AANGEBODEN TEKST
══════════
De wereldwijde war on terror onder leiding van de Verenigde Staten heeft ook gevolgen voor de Belgische inlichtingendiensten. Zij staan onder toenemende druk van de Amerikaanse autoriteiten om snelle resultaten te boeken in de strijd tegen het islamitisch extremisme.
Het gevolg daarvan is dat de Belgische diensten in bepaalde dossiers de draad kwijt zijn, ongeoorloogde methoden gebruiken en verzeilen in een juridisch niemandsland: een grijze zone tussen het klassieke inlichtingenwerk en de vervolging van strafbare feiten. Dat terrein is exclusief voorbehouden voor het gerechtelijk apparaat, zodat er “verwarring” dreigt te ontstaan tussen de taken van politiediensten en die van de inlichtingendiensten.
══════════
JOUW OPDRACHT
Waarom dreigt er volgens de aangeboden tekst "verwarring" te ontstaan tussen de taken van politiediensten en die van de inlichtingendiensten? Licht dit toe in één tot drie zinnen.
══════════
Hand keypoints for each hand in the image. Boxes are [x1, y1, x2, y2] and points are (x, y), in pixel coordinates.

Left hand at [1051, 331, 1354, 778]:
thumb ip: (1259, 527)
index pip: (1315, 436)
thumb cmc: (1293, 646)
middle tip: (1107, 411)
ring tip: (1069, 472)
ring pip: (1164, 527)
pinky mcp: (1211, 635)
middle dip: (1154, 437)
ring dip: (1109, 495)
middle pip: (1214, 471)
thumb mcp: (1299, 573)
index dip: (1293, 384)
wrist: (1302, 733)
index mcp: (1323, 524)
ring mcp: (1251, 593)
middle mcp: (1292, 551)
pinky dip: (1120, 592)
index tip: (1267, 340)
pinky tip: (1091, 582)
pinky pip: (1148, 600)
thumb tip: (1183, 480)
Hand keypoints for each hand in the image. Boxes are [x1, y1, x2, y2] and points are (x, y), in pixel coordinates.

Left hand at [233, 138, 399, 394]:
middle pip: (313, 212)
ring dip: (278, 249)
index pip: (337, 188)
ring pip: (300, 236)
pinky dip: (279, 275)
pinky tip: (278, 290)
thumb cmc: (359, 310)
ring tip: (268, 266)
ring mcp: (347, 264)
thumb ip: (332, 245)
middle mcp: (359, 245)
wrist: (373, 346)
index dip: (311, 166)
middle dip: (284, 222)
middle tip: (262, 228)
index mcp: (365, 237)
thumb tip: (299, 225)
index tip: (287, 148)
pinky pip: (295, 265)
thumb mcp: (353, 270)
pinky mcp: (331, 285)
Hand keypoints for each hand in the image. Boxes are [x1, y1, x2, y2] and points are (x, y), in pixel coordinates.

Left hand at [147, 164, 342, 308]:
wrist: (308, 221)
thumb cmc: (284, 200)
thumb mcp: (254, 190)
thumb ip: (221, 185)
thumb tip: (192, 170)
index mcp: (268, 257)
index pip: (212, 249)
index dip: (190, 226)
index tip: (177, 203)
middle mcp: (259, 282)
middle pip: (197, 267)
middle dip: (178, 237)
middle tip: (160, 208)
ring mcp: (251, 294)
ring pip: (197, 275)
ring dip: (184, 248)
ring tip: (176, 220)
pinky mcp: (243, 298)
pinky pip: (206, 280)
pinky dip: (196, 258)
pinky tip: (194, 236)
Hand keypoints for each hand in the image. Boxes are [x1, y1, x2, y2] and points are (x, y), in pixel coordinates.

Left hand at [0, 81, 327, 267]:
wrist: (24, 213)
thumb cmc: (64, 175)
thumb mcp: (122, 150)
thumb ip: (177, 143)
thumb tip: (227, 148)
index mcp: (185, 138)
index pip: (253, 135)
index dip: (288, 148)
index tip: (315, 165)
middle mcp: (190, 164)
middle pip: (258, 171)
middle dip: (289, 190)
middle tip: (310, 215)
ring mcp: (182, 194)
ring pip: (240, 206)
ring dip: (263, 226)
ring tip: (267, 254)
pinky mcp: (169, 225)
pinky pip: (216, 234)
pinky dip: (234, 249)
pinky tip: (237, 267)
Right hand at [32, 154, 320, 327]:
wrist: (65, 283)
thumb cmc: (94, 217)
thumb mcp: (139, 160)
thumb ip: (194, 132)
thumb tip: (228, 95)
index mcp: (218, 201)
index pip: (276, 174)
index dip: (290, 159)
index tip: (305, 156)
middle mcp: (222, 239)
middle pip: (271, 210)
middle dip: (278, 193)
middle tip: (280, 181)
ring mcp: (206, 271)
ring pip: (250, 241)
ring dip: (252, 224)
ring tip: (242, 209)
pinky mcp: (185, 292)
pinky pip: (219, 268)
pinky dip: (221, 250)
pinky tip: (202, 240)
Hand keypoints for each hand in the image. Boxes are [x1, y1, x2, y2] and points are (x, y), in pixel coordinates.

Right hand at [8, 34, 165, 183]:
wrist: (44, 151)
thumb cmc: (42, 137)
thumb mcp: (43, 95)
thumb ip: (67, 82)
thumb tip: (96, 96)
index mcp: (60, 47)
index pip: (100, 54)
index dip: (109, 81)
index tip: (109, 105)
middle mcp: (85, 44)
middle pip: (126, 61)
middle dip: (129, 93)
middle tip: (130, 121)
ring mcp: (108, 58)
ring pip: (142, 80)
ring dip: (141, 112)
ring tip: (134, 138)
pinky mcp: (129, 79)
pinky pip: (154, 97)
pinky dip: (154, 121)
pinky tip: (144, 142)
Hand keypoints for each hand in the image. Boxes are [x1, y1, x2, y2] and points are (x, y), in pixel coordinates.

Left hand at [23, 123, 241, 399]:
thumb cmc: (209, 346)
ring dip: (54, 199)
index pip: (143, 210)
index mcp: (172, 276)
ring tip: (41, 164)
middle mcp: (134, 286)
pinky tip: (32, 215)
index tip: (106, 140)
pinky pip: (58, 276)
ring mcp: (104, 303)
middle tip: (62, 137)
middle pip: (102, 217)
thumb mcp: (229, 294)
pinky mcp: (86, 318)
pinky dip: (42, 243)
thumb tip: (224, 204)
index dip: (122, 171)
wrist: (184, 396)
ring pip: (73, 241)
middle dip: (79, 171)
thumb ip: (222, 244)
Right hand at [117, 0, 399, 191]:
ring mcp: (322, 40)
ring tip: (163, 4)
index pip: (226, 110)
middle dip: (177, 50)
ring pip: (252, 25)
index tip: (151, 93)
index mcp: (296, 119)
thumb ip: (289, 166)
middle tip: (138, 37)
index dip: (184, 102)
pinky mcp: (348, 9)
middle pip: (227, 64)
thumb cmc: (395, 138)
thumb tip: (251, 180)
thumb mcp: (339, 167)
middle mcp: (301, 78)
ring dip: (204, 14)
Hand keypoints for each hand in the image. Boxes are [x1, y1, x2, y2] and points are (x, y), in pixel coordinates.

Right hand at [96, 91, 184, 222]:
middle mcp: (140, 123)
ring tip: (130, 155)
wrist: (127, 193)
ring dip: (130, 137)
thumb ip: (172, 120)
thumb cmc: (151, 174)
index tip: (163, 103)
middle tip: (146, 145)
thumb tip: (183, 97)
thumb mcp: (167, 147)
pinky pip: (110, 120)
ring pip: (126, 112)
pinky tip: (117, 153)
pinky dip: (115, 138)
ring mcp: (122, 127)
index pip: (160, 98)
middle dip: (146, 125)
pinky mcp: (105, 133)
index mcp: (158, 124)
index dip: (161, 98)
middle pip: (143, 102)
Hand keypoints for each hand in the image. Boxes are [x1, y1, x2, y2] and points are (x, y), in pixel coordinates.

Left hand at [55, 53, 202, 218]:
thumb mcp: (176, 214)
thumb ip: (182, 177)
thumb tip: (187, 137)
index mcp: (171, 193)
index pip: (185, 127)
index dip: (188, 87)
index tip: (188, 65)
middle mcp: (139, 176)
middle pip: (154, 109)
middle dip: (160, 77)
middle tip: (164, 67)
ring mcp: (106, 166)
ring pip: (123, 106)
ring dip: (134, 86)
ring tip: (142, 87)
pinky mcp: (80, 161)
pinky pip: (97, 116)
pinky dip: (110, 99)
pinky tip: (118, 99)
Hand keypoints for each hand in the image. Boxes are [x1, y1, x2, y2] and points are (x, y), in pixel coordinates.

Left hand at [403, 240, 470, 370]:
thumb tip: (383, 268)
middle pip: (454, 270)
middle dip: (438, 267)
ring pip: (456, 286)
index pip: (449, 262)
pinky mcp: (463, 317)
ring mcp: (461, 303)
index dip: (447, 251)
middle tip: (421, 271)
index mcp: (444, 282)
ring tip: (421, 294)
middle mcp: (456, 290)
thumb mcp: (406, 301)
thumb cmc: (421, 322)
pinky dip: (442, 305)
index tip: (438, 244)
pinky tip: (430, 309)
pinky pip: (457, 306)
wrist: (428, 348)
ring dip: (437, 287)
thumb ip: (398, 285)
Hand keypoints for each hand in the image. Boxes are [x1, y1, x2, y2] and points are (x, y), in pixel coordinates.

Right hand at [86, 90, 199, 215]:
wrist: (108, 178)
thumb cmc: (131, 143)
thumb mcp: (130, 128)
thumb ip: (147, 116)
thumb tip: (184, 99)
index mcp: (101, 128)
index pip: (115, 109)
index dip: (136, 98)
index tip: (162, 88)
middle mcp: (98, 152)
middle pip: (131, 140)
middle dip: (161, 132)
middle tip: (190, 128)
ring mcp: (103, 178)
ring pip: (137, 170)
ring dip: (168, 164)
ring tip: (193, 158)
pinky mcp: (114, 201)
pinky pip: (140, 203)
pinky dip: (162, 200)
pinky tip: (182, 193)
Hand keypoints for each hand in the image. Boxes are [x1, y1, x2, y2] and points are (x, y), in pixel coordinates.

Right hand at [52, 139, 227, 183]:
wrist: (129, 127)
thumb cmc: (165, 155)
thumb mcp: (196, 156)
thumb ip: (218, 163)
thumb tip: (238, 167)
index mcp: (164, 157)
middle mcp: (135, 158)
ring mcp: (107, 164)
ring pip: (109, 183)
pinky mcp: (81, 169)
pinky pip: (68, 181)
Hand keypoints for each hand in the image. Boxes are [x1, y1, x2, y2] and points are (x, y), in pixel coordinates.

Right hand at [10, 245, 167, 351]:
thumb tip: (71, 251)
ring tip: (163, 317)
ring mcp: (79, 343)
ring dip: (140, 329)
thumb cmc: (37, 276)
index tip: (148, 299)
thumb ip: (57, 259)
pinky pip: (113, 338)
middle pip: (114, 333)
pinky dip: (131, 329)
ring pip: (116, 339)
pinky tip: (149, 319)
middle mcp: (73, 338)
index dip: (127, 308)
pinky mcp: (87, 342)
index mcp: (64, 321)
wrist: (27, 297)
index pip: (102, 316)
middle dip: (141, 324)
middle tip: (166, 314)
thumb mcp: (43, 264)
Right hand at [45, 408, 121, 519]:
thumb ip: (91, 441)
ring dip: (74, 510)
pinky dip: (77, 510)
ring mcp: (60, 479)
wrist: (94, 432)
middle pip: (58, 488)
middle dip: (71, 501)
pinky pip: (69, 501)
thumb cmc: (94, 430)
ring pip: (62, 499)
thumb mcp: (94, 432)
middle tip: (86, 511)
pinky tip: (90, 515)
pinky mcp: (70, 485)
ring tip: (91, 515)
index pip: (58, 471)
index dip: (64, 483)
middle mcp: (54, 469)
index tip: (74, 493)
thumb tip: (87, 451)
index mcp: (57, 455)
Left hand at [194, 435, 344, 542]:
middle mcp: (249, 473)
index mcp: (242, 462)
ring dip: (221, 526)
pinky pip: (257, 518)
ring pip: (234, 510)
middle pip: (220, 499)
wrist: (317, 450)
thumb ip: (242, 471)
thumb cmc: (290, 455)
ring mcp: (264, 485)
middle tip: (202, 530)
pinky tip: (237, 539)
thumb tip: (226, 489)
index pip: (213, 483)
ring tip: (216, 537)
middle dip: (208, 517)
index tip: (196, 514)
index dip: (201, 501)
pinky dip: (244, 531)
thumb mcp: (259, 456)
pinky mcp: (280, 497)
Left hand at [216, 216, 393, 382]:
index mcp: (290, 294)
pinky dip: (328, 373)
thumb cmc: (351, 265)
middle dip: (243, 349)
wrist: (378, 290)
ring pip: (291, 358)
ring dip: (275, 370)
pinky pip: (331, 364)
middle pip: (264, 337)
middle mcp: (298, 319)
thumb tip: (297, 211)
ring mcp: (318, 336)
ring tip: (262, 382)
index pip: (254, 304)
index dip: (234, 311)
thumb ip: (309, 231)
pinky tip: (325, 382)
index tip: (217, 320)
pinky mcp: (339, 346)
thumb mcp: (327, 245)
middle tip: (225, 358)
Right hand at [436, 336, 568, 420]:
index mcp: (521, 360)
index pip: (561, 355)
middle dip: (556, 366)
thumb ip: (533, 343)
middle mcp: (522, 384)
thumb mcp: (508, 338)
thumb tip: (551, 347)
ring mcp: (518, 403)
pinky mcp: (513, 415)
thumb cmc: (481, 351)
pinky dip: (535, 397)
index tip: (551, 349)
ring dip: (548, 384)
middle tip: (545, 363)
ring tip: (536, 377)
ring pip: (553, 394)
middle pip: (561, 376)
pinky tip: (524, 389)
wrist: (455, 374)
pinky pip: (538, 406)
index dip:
══════════
UITGEWERKTE OPDRACHT
Onder Amerikaanse druk om snel resultaten te boeken, belanden de Belgische inlichtingendiensten in een grijze zone tussen klassiek inlichtingenwerk en de vervolging van strafbare feiten. Dat terrein is exclusief voorbehouden aan het gerechtelijk apparaat. Zo dreigen de taken van politie- en inlichtingendiensten door elkaar te lopen.